EXERCISE GOAL:
Turn the records below into a JSON list of strings, one string per line, with blank lines skipped and the pictures left out.

Pose landmark coordinates:
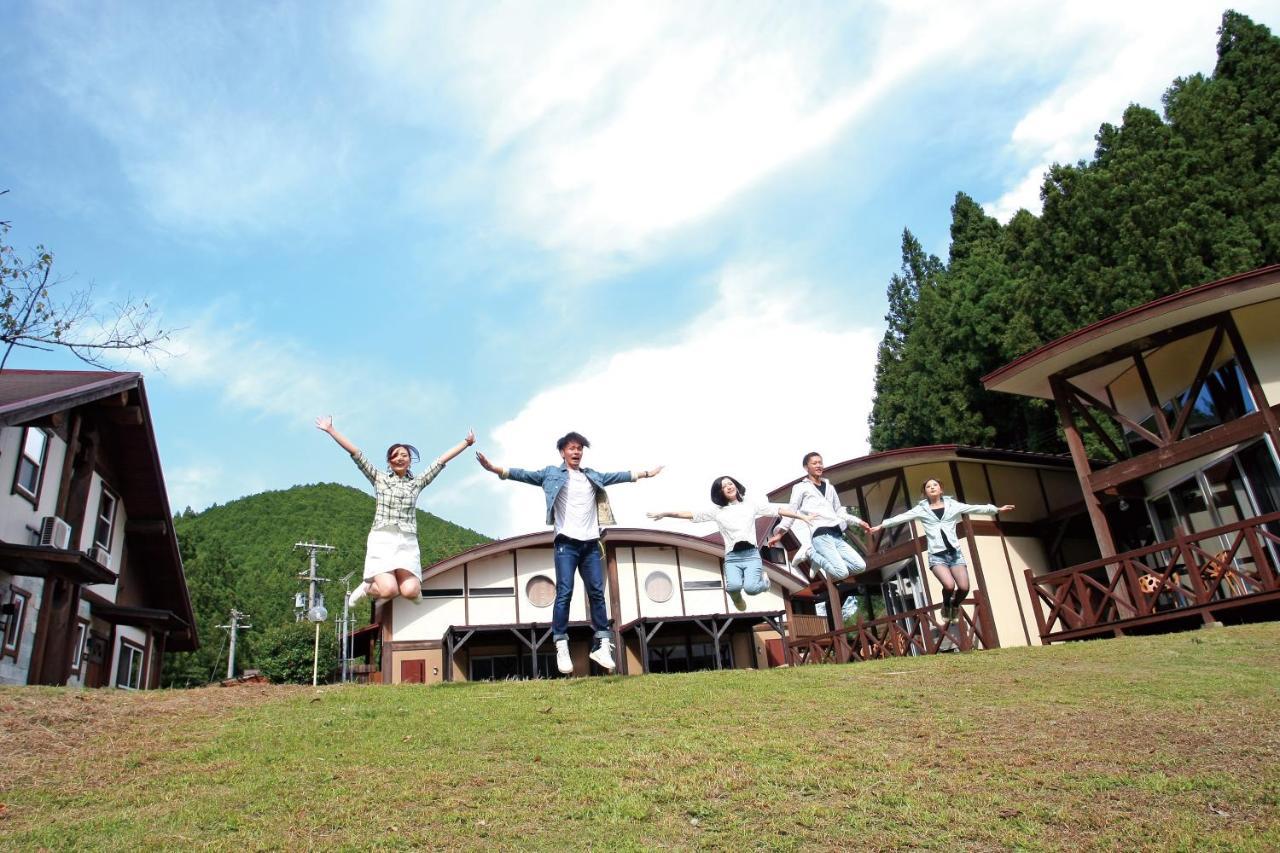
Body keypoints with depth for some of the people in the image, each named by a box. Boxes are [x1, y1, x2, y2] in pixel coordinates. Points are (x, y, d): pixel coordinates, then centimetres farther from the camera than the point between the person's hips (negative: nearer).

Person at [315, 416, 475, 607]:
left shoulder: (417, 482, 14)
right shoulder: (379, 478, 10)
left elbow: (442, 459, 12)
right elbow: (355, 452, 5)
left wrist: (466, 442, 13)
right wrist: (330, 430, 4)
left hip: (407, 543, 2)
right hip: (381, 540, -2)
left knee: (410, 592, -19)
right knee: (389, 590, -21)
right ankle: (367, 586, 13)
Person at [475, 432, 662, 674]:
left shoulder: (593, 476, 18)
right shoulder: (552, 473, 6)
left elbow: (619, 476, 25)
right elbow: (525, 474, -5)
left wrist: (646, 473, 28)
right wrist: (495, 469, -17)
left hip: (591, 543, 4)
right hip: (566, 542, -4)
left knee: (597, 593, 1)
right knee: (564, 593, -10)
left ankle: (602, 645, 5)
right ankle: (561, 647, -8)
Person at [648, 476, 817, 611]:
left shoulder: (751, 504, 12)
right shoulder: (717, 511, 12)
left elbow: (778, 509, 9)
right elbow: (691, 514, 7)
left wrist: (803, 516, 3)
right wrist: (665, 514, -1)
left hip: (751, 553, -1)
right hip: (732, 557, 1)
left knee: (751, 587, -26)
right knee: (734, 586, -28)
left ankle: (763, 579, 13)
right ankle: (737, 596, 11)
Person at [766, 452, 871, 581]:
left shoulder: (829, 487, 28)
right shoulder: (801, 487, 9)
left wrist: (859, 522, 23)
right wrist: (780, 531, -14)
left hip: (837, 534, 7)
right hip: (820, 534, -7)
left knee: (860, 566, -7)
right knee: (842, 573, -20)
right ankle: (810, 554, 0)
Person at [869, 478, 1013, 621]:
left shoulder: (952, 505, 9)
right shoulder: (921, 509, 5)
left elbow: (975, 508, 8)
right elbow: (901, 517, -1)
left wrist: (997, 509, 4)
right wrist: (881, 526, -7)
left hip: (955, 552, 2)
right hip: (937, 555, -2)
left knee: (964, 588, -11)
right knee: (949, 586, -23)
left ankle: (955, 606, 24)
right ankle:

SOLVED EXERCISE:
[
  "Body keypoints with depth for some of the people in the image, each named by a box. Boxes are [x1, y1, x2, y2] in pixel coordinates. Points are (x, y, d): pixel coordinates, then centimetres farther from the camera than the point between the person's hips (negative: nearer).",
  "Person at [315, 416, 475, 607]:",
  "left shoulder: (417, 482, 14)",
  "right shoulder: (379, 478, 10)",
  "left elbow: (442, 459, 12)",
  "right elbow: (355, 452, 5)",
  "left wrist: (466, 442, 13)",
  "right wrist: (330, 430, 4)",
  "left hip: (407, 543, 2)",
  "right hip: (381, 540, -2)",
  "left knee: (410, 592, -19)",
  "right knee: (389, 590, -21)",
  "right ankle: (367, 586, 13)",
  "Person at [475, 432, 662, 674]:",
  "left shoulder: (593, 476, 18)",
  "right shoulder: (552, 473, 6)",
  "left elbow: (619, 476, 25)",
  "right elbow: (525, 474, -5)",
  "left wrist: (646, 473, 28)",
  "right wrist: (495, 469, -17)",
  "left hip: (591, 543, 4)",
  "right hip: (566, 542, -4)",
  "left knee: (597, 593, 1)",
  "right knee: (564, 593, -10)",
  "left ankle: (602, 645, 5)",
  "right ankle: (561, 647, -8)",
  "Person at [648, 476, 817, 611]:",
  "left shoulder: (751, 504, 12)",
  "right shoulder: (717, 511, 12)",
  "left elbow: (778, 509, 9)",
  "right elbow: (691, 514, 7)",
  "left wrist: (803, 516, 3)",
  "right wrist: (665, 514, -1)",
  "left hip: (751, 553, -1)",
  "right hip: (732, 557, 1)",
  "left knee: (751, 587, -26)",
  "right knee: (734, 586, -28)",
  "left ankle: (763, 579, 13)",
  "right ankle: (737, 596, 11)",
  "Person at [766, 452, 871, 581]:",
  "left shoulder: (829, 487, 28)",
  "right shoulder: (801, 487, 9)",
  "left wrist: (859, 522, 23)",
  "right wrist: (780, 531, -14)",
  "left hip: (837, 534, 7)",
  "right hip: (820, 534, -7)",
  "left knee: (860, 566, -7)",
  "right knee: (842, 573, -20)",
  "right ankle: (810, 554, 0)",
  "Person at [869, 478, 1013, 621]:",
  "left shoulder: (952, 505, 9)",
  "right shoulder: (921, 509, 5)",
  "left elbow: (975, 508, 8)",
  "right elbow: (901, 517, -1)",
  "left wrist: (997, 509, 4)",
  "right wrist: (881, 526, -7)",
  "left hip: (955, 552, 2)",
  "right hip: (937, 555, -2)",
  "left knee: (964, 588, -11)",
  "right knee: (949, 586, -23)",
  "left ankle: (955, 606, 24)",
  "right ankle:"
]